Galerista y editor, inventor de revistas, diseñador y escritor; hasta tuvo un alter ego, igual que Marcel Duchamp. En su caso fue el pintor figurativo Rodrigo Amores ―inspirado en su abuelo Mónico Rodríguez Amores―, deudor de Hopper, que tuvo poco que ver con los artistas expuestos en sus galerías. Julián, generoso, era todo menos dogmático, concebía el mundo como libros en las paredes y dibujos en las vitrinas.

Pronto hará dos años que se ha ido y nos ha dejado huérfanos, aunque —se dice— el legado de las personas permanece y Actos de fe es la evidencia.
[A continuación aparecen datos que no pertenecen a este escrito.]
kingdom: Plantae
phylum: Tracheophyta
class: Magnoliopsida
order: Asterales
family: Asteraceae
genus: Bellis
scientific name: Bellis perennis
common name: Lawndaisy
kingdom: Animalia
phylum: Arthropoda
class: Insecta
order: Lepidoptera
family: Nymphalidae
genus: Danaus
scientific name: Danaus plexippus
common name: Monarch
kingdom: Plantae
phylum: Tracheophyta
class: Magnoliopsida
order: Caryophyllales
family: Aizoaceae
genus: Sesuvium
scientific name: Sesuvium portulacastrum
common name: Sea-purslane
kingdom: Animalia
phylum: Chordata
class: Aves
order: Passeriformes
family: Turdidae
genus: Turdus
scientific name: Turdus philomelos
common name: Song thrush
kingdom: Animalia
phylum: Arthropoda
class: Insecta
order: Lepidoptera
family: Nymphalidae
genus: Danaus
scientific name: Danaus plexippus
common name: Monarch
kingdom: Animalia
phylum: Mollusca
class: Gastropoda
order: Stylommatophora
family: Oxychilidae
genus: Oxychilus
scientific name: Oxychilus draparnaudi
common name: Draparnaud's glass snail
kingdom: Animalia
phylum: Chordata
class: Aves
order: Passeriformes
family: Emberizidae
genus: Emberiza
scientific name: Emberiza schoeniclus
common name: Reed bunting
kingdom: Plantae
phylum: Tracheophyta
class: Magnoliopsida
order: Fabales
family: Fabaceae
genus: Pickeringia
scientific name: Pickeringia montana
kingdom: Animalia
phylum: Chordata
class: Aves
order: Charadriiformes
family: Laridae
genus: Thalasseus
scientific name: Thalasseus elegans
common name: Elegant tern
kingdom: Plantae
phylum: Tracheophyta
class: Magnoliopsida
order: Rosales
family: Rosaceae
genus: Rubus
Se puede visitar hasta el 24 de abril en la sala El Brocense de Cáceres, elegante, impresa en Bodoni, igual que el librito para el que, primorosamente, el comisario de la exposición, Juan Luis López Espada —cómplice de Julián en tantas hazañas— y Luis Saéz Delgado han inventado un diccionario de términos frecuentes en la trayectoria de Julián —a modo de Bouvard y Pécuchet―. Repaso en mis baldas los libros rojos, el catálogo de la colección de dibujos que comisarié en la Fundación Helga de Alvear hace casi 10 años, diseñado por Julián. Trato de buscar una buena definición para su legado. No se me ocurre nada que merezca la pena compartir. Pero claro, no soy poeta como él.